* _THE PROBLEM_: Omit the pictures, please, and give each record below again exactly.

Page images and extracted text
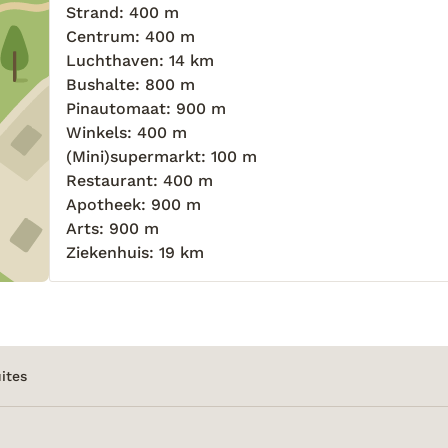
Strand: 400 m
Centrum: 400 m
Luchthaven: 14 km
Bushalte: 800 m
Pinautomaat: 900 m
Winkels: 400 m
(Mini)supermarkt: 100 m
Restaurant: 400 m
Apotheek: 900 m
Arts: 900 m
Ziekenhuis: 19 km
ites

* _EXPECTED ANSWER_:
Strand: 400 m
Centrum: 400 m
Luchthaven: 14 km
Bushalte: 800 m
Pinautomaat: 900 m
Winkels: 400 m
(Mini)supermarkt: 100 m
Restaurant: 400 m
Apotheek: 900 m
Arts: 900 m
Ziekenhuis: 19 km
ites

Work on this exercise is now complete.